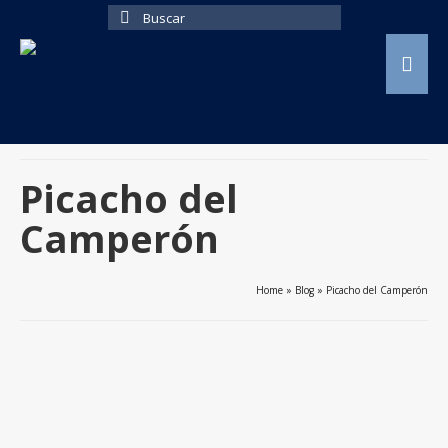
Buscar
por:
Picacho del
Camperón
Home
»
Blog
»
Picacho del Camperón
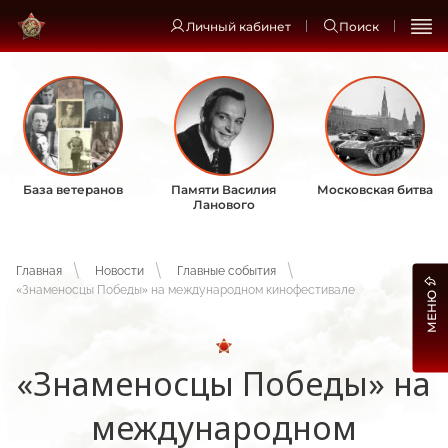
Личный кабинет
Поиск
База ветеранов
Памяти Василия
Московская битва
Ланового
Главная
Новости
Главные события
«Знаменосцы Победы» на международном кинофестивале
МЕНЮ
«Знаменосцы Победы» на
международном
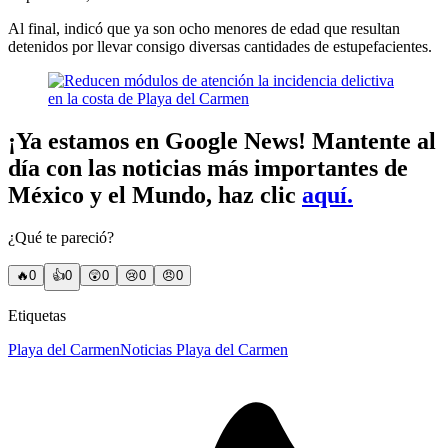
Al final, indicó que ya son ocho menores de edad que resultan
detenidos por llevar consigo diversas cantidades de estupefacientes.
¡Ya estamos en Google News! Mantente al
día con las noticias más importantes de
México y el Mundo, haz clic
aquí.
¿Qué te pareció?
🔥
0
👍
0
😲
0
😢
0
😠
0
Etiquetas
Playa del Carmen
Noticias Playa del Carmen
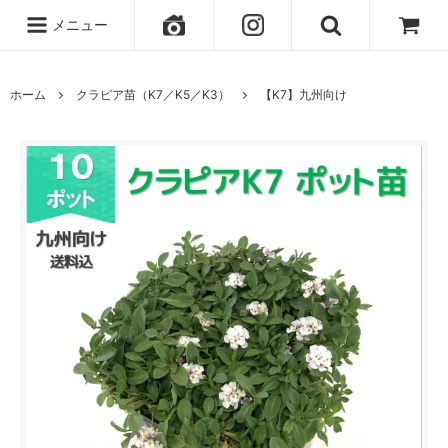
メニュー
ホーム
クラピア苗（K7／K5／K3）
【K7】九州向け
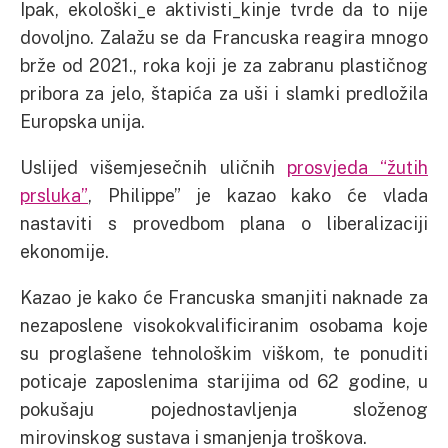
Ipak, ekološki_e aktivisti_kinje tvrde da to nije
dovoljno. Zalažu se da Francuska reagira mnogo
brže od 2021., roka koji je za zabranu plastičnog
pribora za jelo, štapića za uši i slamki predložila
Europska unija.
Uslijed višemjesečnih uličnih
prosvjeda “žutih
prsluka”
, Philippe” je kazao kako će vlada
nastaviti s provedbom plana o liberalizaciji
ekonomije.
Kazao je kako će Francuska smanjiti naknade za
nezaposlene visokokvalificiranim osobama koje
su proglašene tehnološkim viškom, te ponuditi
poticaje zaposlenima starijima od 62 godine, u
pokušaju pojednostavljenja složenog
mirovinskog sustava i smanjenja troškova.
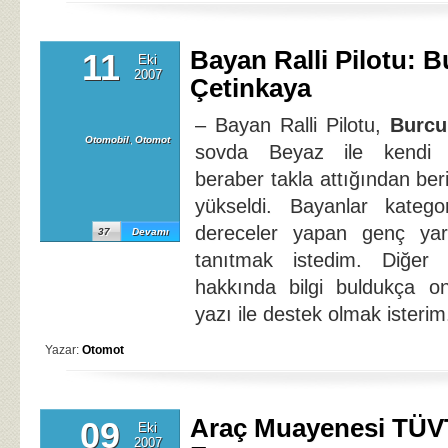
Bayan Ralli Pilotu: 
11
Eki
2007
Çetinkaya
– Bayan Ralli Pilotu,
Burcu
Otomobil
,
Otomot
sovda Beyaz ile kendi y
beraber takla attığından beri
yükseldi. Bayanlar katego
dereceler yapan genç yarı
37
Devamı
tanıtmak istedim. Diğer b
hakkında bilgi buldukça on
yazı ile destek olmak isterim
Yazar:
Otomot
Araç Muayenesi TÜ
09
Eki
2007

▶ _Required action_: Reproduce each line in the listing above that mentions the string "kako".

▶ _Solution for this problem_:
, Philippe” je kazao kako će vlada
Kazao je kako će Francuska smanjiti naknade za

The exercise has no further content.